- **EXERCISE DETAILS**
Pick out each line in the entries below that contains the word "browser". Match case, so a line counts only if the word appears with the same capitalization.

= = = = =

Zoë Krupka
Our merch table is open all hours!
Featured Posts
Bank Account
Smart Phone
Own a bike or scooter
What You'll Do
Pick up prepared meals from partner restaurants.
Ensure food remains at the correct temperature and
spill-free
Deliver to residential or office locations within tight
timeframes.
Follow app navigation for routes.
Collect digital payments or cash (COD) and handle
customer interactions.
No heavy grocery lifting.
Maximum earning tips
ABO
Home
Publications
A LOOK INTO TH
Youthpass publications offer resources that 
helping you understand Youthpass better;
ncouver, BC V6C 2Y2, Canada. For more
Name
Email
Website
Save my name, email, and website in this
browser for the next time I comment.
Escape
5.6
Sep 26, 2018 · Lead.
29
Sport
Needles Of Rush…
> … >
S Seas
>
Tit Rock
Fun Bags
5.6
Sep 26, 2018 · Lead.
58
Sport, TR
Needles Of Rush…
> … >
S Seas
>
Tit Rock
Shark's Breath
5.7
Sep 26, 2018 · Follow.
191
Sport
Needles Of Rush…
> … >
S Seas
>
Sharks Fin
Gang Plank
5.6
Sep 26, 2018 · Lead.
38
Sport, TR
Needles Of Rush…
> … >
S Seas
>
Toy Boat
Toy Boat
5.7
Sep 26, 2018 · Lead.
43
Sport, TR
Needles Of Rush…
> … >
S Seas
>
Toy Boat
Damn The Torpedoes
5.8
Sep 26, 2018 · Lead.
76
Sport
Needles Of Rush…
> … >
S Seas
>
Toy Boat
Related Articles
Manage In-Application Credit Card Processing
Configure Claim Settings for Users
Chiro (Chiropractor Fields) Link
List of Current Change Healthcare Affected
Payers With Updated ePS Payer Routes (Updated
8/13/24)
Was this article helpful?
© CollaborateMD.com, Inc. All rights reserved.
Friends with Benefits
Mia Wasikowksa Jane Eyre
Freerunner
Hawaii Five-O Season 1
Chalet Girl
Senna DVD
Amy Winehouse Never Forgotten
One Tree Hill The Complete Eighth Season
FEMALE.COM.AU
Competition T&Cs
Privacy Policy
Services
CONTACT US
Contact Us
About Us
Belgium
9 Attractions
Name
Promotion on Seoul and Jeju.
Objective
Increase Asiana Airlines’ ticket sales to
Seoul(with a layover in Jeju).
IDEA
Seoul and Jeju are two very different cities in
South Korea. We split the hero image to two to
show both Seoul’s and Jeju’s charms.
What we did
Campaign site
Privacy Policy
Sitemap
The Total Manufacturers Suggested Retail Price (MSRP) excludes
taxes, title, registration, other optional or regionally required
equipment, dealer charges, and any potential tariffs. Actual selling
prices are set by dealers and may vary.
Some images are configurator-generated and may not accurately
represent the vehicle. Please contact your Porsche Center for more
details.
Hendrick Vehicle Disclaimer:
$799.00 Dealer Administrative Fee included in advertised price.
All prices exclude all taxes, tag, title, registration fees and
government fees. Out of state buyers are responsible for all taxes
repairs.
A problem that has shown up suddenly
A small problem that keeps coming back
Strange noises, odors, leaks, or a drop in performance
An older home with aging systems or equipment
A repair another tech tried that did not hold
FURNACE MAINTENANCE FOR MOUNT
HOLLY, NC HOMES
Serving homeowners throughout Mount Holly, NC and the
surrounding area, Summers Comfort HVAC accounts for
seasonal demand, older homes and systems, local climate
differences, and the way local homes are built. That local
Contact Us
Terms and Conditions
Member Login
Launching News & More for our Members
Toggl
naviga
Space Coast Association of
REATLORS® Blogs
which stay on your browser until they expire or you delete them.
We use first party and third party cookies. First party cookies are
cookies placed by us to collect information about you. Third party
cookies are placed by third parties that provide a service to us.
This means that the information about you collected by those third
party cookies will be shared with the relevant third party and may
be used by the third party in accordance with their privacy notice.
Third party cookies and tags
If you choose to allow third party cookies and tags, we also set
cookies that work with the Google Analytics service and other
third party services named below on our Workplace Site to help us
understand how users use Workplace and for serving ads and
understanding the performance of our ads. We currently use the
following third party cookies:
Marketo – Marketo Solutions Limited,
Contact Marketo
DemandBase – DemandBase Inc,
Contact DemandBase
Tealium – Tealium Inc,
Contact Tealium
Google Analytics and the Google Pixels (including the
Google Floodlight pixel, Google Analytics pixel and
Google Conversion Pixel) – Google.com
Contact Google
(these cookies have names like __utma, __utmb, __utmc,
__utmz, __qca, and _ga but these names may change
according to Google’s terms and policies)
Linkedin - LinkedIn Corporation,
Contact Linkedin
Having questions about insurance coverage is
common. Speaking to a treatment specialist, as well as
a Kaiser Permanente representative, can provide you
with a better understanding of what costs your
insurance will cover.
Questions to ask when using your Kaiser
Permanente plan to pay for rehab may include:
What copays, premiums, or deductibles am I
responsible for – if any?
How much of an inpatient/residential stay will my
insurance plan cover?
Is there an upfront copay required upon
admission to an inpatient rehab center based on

= = = = =

- **REPLY TO THE EXERCISE**
browser for the next time I comment.
which stay on your browser until they expire or you delete them.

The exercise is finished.